Materials provided below:

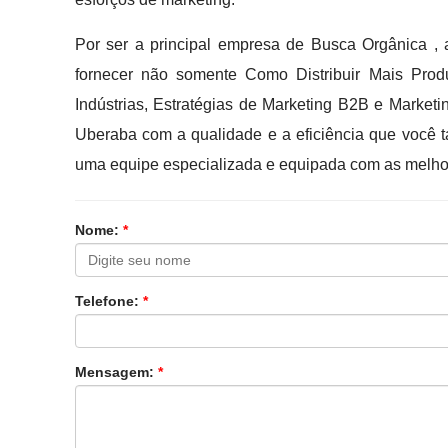
Por ser a principal empresa de Busca Orgânica ,
fornecer não somente Como Distribuir Mais Produt
Indústrias, Estratégias de Marketing B2B e Market
Uberaba com a qualidade e a eficiência que você t
uma equipe especializada e equipada com as melhor
Nome:
*
Telefone:
*
Mensagem:
*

End of Materials provided.

Exact retyping is required: the line with "Indústrias, Estratégias de" through the end of the data, both ends included, and no other line.

= Task result =
Indústrias, Estratégias de Marketing B2B e Market
Uberaba com a qualidade e a eficiência que você t
uma equipe especializada e equipada com as melhor
Nome:
*
Telefone:
*
Mensagem:
*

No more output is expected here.